Day 1: What do I think is the Number One Enemy of My Creativity at this point in my life? What could help fight and overcome it?

I would venture to claim that I have no enemies to my creativity. I am learning to just allow things to flow through me. My pain, my love, my fear….like rainwater off the back of any manner of dew-covered water fowl. I am learning to appreciate that maybe, just maybe, the time was not right – but now it is. In the past, my perfectionism kept me chained to a certain way of doing things. Failure to let go, and a convoluted sense of loyalty, kept me tied and obligated to people and places and things that should have been left long before. Voices in my head, voices from my past and my present, hammered away at me, long after many of the people who owned those voices were long dead and gone. I have traveled through hell and back in the past 3 years. I spent much time lamenting my losses, crying over doors that would not open (even as I beat on them, blow- torched them, tried to bend them to my will), willing others to move about the chess board as I wanted, and beating myself relentlessly for all manner of things that were never even about me; were not my fault; and had nothing to do with me at all. All those people who were “against” me? They were just as caught up in their own struggles, their own trials, their own dysfunction.
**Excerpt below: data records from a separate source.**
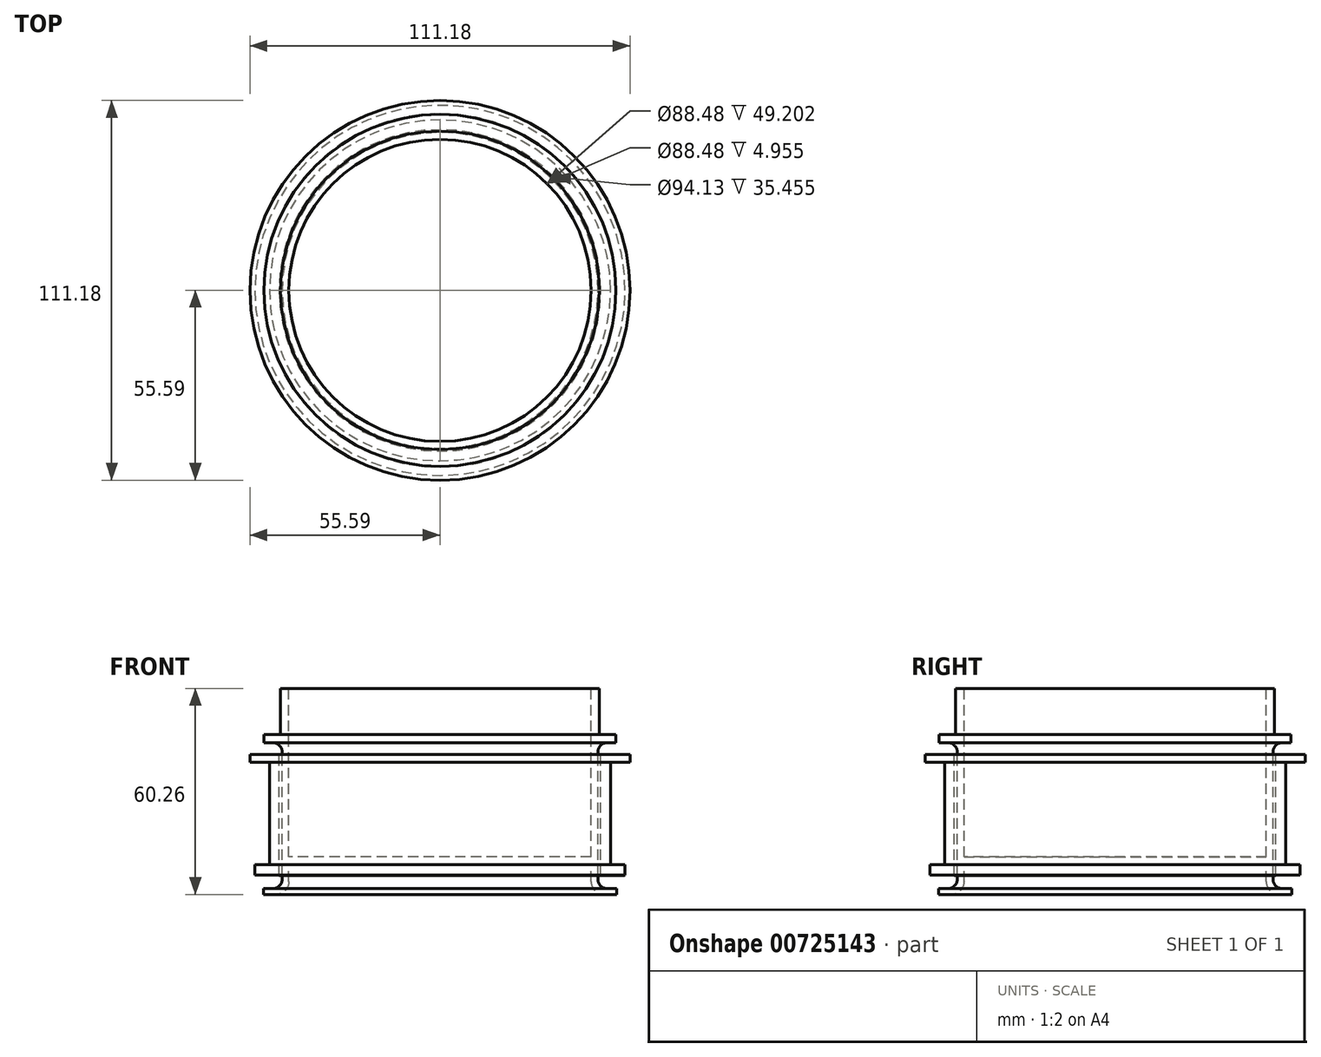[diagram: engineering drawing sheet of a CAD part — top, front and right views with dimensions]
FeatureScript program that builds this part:
annotation { "Feature Type Name" : "Feature", "Feature Type Description" : "" }
export const myFeature = defineFeature(function(context is Context, id is Id, definition is map)
    precondition{}
    {
        {
            var Q0;
            Q0=qCreatedBy(makeId("Front.planeOp"),FACE);
            var sketch = newSketch(context, id + "F0", { "sketchPlane" : qUnion([Q0])});
            skLineSegment(sketch, "E0", {"start": v(0, 0) * mm, "end": v(44.24, 0) * mm});
            skLineSegment(sketch, "E1", {"start": v(44.24, 0) * mm, "end": v(44.24, -4.95) * mm});
            skLineSegment(sketch, "E2", {"start": v(48.05, -8.76) * mm, "end": v(51.73, -8.76) * mm});
            skLineSegment(sketch, "E3", {"start": v(51.73, -8.76) * mm, "end": v(51.73, -7) * mm});
            skLineSegment(sketch, "E4", {"start": v(51.73, -7) * mm, "end": v(48.77, -7) * mm});
            skLineSegment(sketch, "E5", {"start": v(46.23, -4.45) * mm, "end": v(46.23, 33.07) * mm});
            skLineSegment(sketch, "E6", {"start": v(48.77, 35.61) * mm, "end": v(51.52, 35.61) * mm});
            skLineSegment(sketch, "E7", {"start": v(51.52, 35.61) * mm, "end": v(51.52, 38.08) * mm});
            skLineSegment(sketch, "E8", {"start": v(51.52, 38.08) * mm, "end": v(46.65, 38.08) * mm});
            skLineSegment(sketch, "E9", {"start": v(46.65, 38.08) * mm, "end": v(46.65, 51.5) * mm});
            skLineSegment(sketch, "E10", {"start": v(46.65, 51.5) * mm, "end": v(44.24, 51.5) * mm});
            skLineSegment(sketch, "E11", {"start": v(44.24, 51.5) * mm, "end": v(44.24, 2.3) * mm});
            skLineSegment(sketch, "E12", {"start": v(44.24, 2.3) * mm, "end": v(0, 2.3) * mm});
            skLineSegment(sketch, "E13", {"start": v(0, 2.3) * mm, "end": v(0, 0) * mm});
            skPoint(sketch, "E14.visualSharp", {"position": v(46.23, -7) * mm});
            skArc(sketch, "E14.filletArc", {"start": v(46.23, -4.45) * mm, "mid": v(46.98, -6.25) * mm, "end": v(48.77, -7) * mm});
            skPoint(sketch, "E15.visualSharp", {"position": v(44.24, -8.76) * mm});
            skArc(sketch, "E15.filletArc", {"start": v(44.24, -4.95) * mm, "mid": v(45.35, -7.65) * mm, "end": v(48.05, -8.76) * mm});
            skPoint(sketch, "E16.visualSharp", {"position": v(46.23, 35.61) * mm});
            skArc(sketch, "E16.filletArc", {"start": v(48.77, 35.61) * mm, "mid": v(46.98, 34.87) * mm, "end": v(46.23, 33.07) * mm});
            skLineSegment(sketch, "E17", {"start": v(47.06, -3.25) * mm, "end": v(47.06, 32.2) * mm});
            skLineSegment(sketch, "E18", {"start": v(47.06, 32.2) * mm, "end": v(55.6, 32.2) * mm});
            skLineSegment(sketch, "E19", {"start": v(55.6, 32.2) * mm, "end": v(55.6, 29.93) * mm});
            skLineSegment(sketch, "E20", {"start": v(55.6, 29.93) * mm, "end": v(49.9, 29.93) * mm});
            skLineSegment(sketch, "E21", {"start": v(49.9, 29.93) * mm, "end": v(49.9, 0) * mm});
            skLineSegment(sketch, "E22", {"start": v(49.9, 0) * mm, "end": v(54.17, 0) * mm});
            skLineSegment(sketch, "E23", {"start": v(54.17, 0) * mm, "end": v(54.17, -3.16) * mm});
            skLineSegment(sketch, "E24", {"start": v(54.17, -3.16) * mm, "end": v(47.06, -3.25) * mm});
            skSolve(sketch);
        }
        {
            var Q0;
            Q0 = qSketchRegion(id + "F0", true);
            var Q1;
            Q1=sQuery(id+"F0.wireOp",EDGE,"E13");
            revolve(context, id + "F1", {"surfaceOperationType" : NewSurfaceOperationType.NEW, "entities" : qUnion([Q0]), "axis" : qUnion([Q1]), "revolveType" : RevolveType.FULL});
        }
    });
So much so, no one was thinking about me at all! My path has nothing to do with anyone else’s journey. My path is my own. I do not feel as though my creativity is blocked or that I’m being held back. I believe my disjointed dance of one step forward, 3 steps back, is exactly what I needed to reach this place, this day, this second, this writing course, and to doors that might swing wide open, if I trust myself enough to truly LET GO. I love you all without knowing you. I can’t wait to see what everyone writes and watch us all grow from ugly ducklings (who managed to avoid the rainwater, by the way) into the graceful, beautiful swans we have always been – if only we can find the courage to believe.